Quote the lines from the line holding "3) cut k:(x, y)" to the very end of the listing, exactly, and no others.
....
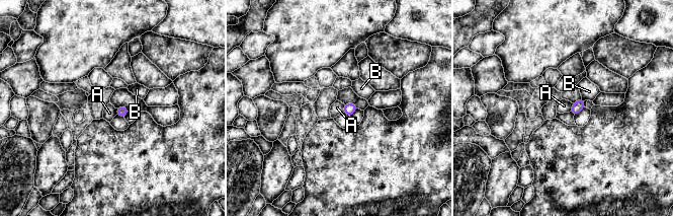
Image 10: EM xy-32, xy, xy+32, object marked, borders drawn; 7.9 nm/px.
width_nm=80 act=skip each=A:other,B:other border=10:(343, 104), (344, 112) found='none of them fits'

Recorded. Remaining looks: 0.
act=finish edits=none rest=unchecked

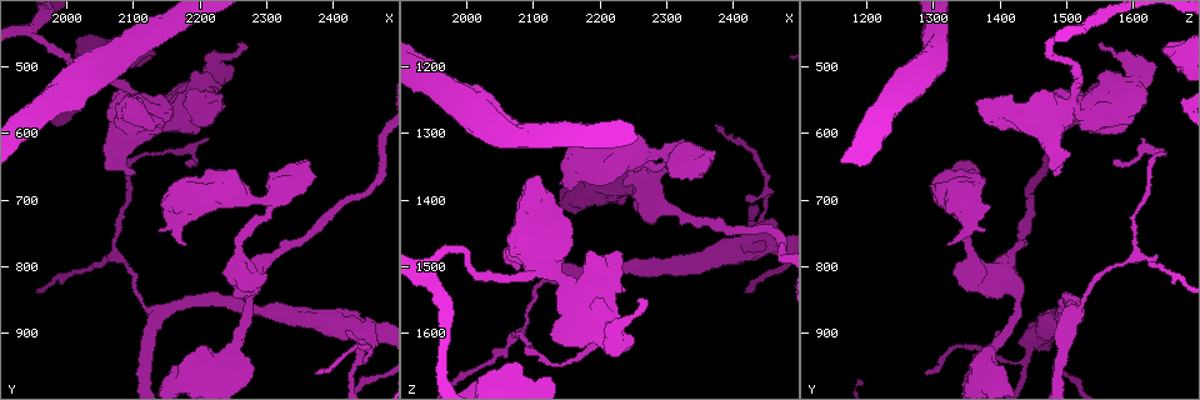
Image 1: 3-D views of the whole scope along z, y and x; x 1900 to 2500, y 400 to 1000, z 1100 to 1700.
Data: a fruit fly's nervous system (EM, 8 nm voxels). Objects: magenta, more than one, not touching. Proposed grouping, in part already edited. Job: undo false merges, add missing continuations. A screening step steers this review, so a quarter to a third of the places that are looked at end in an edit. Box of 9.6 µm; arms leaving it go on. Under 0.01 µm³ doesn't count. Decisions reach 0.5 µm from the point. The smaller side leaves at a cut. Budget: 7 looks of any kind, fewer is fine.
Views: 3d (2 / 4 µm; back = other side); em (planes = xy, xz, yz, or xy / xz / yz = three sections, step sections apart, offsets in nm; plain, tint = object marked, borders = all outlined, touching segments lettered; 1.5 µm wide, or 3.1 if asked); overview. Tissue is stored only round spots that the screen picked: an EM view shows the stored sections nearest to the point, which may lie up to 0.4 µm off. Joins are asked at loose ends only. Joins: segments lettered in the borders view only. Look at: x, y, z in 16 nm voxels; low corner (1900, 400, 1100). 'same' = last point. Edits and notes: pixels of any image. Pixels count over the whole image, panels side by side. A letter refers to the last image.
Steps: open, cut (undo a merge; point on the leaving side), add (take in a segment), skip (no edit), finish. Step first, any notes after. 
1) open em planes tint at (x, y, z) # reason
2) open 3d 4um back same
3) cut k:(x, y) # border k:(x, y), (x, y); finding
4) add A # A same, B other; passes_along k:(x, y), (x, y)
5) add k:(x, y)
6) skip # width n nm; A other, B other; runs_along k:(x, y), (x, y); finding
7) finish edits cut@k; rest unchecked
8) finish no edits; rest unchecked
....
● Solution:
3) cut k:(x, y) # border k:(x, y), (x, y); finding
4) add A # A same, B other; passes_along k:(x, y), (x, y)
5) add k:(x, y)
6) skip # width n nm; A other, B other; runs_along k:(x, y), (x, y); finding
7) finish edits cut@k; rest unchecked
8) finish no edits; rest unchecked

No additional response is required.